The internet destroyed the travel agent industry, and Grammarly and Photoshop turned fine editing jobs into low-paid gig work.

[Claude adds: Skilled typesetters, trained in working by hand, were angry at desktop publishing, and the digital distribution of music and books ended the future of many traditional retailers. It’s easy to go on… The assembly line replaced skilled craftsmen who built entire products by hand. The printing press eliminated armies of scribes who copied books and documents manually. The calculator made human computers – people hired to perform mathematical calculations – obsolete overnight. The washing machine destroyed the livelihoods of professional laundresses and washerwomen. The automobile industry wiped out blacksmiths, stable hands, and carriage makers. Email and word processors replaced secretaries who specialized in dictation and typing. The mechanized loom put countless hand-weavers out of work during the Industrial Revolution. GPS navigation systems eliminated the need for most mapmakers and drastically reduced demand for physical atlases. Digital photography destroyed the film development industry and put countless photo lab technicians out of work. Self-checkout machines have steadily replaced cashiers across retail stores, and ATMs transformed many bank teller positions.]

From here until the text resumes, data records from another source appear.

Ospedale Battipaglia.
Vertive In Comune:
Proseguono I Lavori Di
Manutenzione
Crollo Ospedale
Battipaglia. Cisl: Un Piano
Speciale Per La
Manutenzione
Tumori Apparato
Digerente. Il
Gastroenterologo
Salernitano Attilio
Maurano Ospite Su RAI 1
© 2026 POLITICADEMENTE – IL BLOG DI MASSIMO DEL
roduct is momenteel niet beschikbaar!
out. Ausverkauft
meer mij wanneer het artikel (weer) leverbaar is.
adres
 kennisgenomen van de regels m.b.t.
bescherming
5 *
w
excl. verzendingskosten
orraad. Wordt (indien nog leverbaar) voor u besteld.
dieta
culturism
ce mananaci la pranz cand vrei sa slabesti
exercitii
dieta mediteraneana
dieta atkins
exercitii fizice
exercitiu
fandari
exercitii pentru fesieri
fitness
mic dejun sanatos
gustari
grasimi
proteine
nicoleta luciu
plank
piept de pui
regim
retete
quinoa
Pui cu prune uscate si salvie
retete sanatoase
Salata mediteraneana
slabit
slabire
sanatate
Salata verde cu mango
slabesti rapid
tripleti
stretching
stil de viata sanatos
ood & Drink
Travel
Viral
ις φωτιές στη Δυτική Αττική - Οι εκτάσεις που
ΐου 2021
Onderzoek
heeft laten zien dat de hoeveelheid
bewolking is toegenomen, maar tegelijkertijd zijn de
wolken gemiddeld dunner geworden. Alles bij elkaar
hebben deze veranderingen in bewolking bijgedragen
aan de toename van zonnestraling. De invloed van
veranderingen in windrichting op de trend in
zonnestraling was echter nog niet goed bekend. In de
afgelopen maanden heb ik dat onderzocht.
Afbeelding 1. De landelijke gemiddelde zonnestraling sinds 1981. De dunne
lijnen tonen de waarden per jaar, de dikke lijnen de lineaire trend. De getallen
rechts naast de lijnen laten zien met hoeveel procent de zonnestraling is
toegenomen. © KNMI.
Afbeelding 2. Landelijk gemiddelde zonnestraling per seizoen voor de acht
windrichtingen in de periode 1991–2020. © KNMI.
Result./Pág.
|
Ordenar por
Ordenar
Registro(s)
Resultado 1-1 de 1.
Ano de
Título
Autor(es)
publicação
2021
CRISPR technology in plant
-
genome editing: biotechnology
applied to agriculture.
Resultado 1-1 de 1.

When the web arrived, many of the projects I had built as a book packager–some at great cost–became obsolete. It didn’t seem to me that I could do much about this, though. Arguing that I was entitled to have people buy the Information Please Business Almanac instead of looking stuff up online wasn’t going to work.

It’s entirely possible that a magical AI will replace every single human job and then destroy the Earth. But it’s far more likely that the pattern of the last five hundred years will continue.

If this transformation was an opportunity, what would you do with it?

“GET OUTTA MY WAY”

Pedestrian traffic in Grand Central Station is a bit of a miracle. Thousands of people, all walking quickly, in almost non-Euclidian chaos, headed toward different trains. And no one collides.

We see the same thing at a more dangerous clip when a four lane highway merges. The cars are just a few feet apart (or perhaps a few inches) driving a mile a minute (faster than a cheetah) and yet, collisions are rare.

If one person, just one, running late for a train and carrying a hot pizza, starts shouting and running through the train terminal, the crowd will part and he’s likely to make it to the other side.

It might even work if two different people do it.

It doesn’t scale.

What we’ve learned from thousands of years of practice is that the only way to avoid collisions is to find the confidence and empathy to yield… the shortest way to get to where we’re going involves cooperation and the resiliency that comes with empathy and awareness. When we exchange appropriate spacing and yield when we can, connections occur and we can flow forward.

Selfish brutality might work in the short run, but it always breaks.

Aha!

Teaching is not about assignments, textbooks or authority.

It’s about the pedagogy, connection and approach that creates the conditions for a willing student to change their mind.

Everything else is simply grunt work.

Sooner or later, we are all self taught.